人がこんなに長生きをしなかった時代は、高齢者は長老として敬われ大切にされていました。でも、今や、街には高齢者が溢れ、邪魔者のように扱われる。
そういう時代背景で「プラン75」という政策が実行されるという映画です。
倍賞美津子さん主演で、国民は75歳になると自ら生死を選択することができる法律が成立した。主人公は、まだまだ働く意欲もあり一緒に趣味を楽しむ友人もいて、前向きに人生を送っていたのですが、友人も様々な事情から去っていき、失業を契機に世の中から拒絶されていきます。
倍賞さん演じる主人公は、結局、死ぬことを選びますが、役所の担当者、心理的なサポート担当者などプラン75を支える立場の人が疑問を感じて・・・。
作品の底に流れるのは高齢者を不要とする社会の暗黙の前提です。
こんな社会になったら怖いな・・・と思いながら見ていたのですが、ふと気づきました。既に高齢者を不要と考える社会になっているのではないか。法律はないけれど、国民の心の中にプラン75があるのではないか。
正面から「高齢者は不要」とは言いません。
でも、定年延長、総活躍社会などの政策から伺われるのは、働けない高齢者は要らないという価値観のような気がします。

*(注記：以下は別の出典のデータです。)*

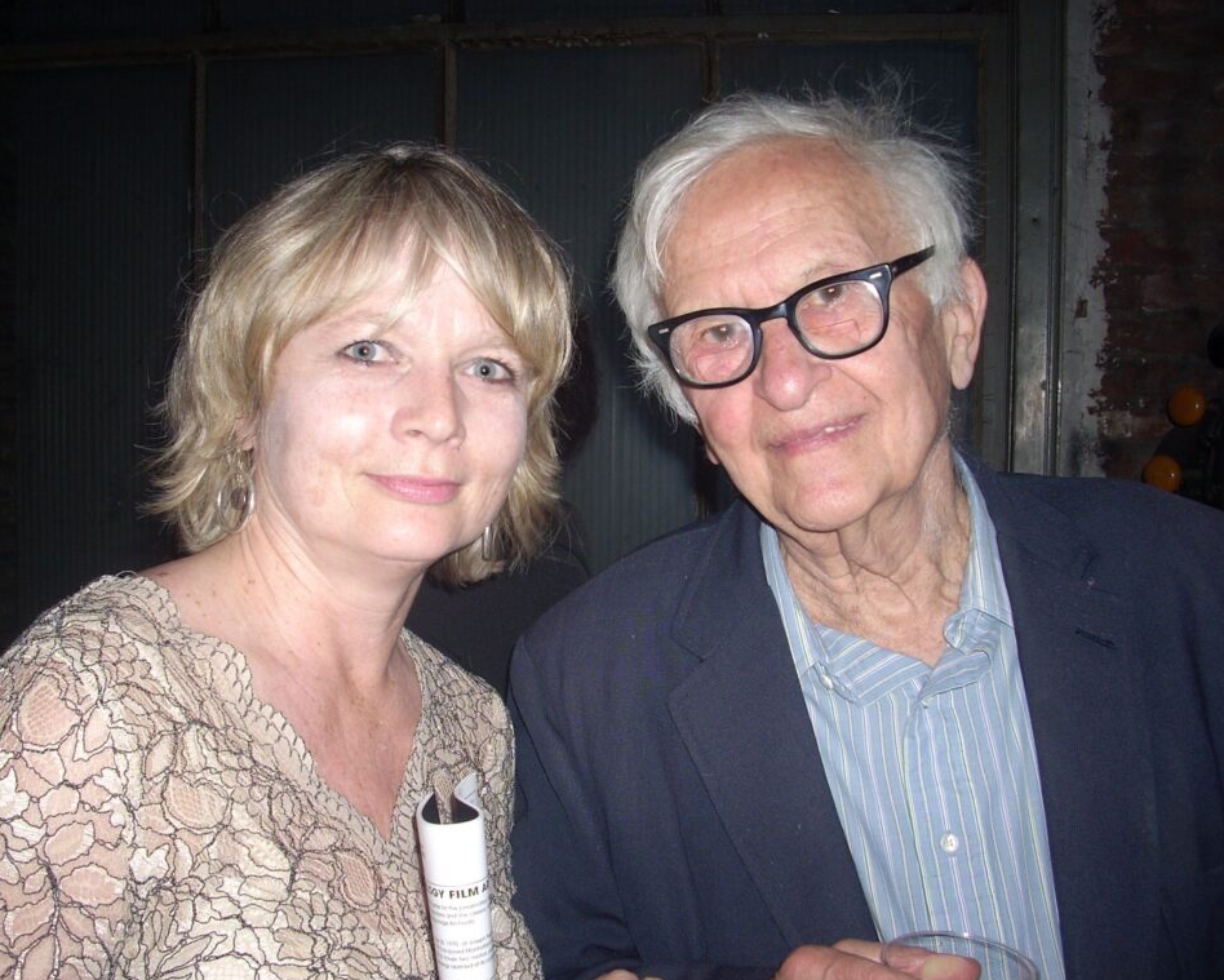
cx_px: 575
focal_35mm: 39
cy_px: 492
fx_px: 1413
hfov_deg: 46.8
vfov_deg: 38.2
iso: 64
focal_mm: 6.2
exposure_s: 1/60
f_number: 2.8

働くから価値があるのではなく、存在自体に価値があるということを、再認識する必要があるのではないかと思います。働く場など経済的な場面だけではなく、生きていく中での具体的な価値とは何か、考えさせられる映画でした。
ラストシーンが大きな解決を暗示しているような気がしました(とてもいいシーンだと思いました。)。